[Quoted passage]
┄┄┄┄┄┄┄┄┄┄┄┄┄┄┄┄┄┄┄┄
Excellence in User Experience Design is a key differentiating factor when selecting a professional services firm to deliver solutions for your company. Purely technical solutions are fast becoming commoditized. For the same cost, many top firms can deliver something that meets your basic operational needs. One difference will be whether you end up with something that your customers or employees can effectively use.

To see how true this is- you need only to look at Apple Computer. Setting aside any discussions of desktop computer interface innovations- let’s look at the iPod. There are literally hundreds of cheap portable mp3 players on the market today. Why would anyone even buy an iPod? If it’s hard to answer that question, let’s start by answering the question: who makes, by a ridiculous margin, the best-selling mp3 player in the market? Apple. The only real difference in these media players is the interface.

At the beginning, you couldn’t even claim that Apple’s market caché was a factor. The iPod was first released near the bottom of one of Apple’s ever-undulating tides of fortune. It seems clear that the real difference was a simple and elegant user interface that people loved to use. Rolling your thumb around that “wheel” and getting the auditory feedback and peppy response while navigating around an intuitive arrangement of information turned out to be the difference-maker.
┄┄┄┄┄┄┄┄┄┄┄┄┄┄┄┄┄┄┄┄
Saved entries
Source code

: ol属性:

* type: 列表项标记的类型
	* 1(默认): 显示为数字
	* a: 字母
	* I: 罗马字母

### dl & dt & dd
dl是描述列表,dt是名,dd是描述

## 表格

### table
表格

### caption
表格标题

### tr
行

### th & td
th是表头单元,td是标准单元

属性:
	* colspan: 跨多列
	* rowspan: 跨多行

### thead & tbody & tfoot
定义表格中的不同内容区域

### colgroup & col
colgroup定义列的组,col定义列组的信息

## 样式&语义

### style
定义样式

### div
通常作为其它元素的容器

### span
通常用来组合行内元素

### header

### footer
┄┄┄┄┄┄┄┄┄┄┄┄┄┄┄┄┄┄┄┄
[Assignment 1] According to the passage on user experience design, what is the only real difference among the media players?
[Assignment 2] Reproduce the passage on user experience design, starting at the words "Excellence in User" and stopping after "can effectively use.".

[Expected answer 1] The only real difference is the interface.

[Expected answer 2]
Excellence in User Experience Design is a key differentiating factor when selecting a professional services firm to deliver solutions for your company. Purely technical solutions are fast becoming commoditized. For the same cost, many top firms can deliver something that meets your basic operational needs. One difference will be whether you end up with something that your customers or employees can effectively use.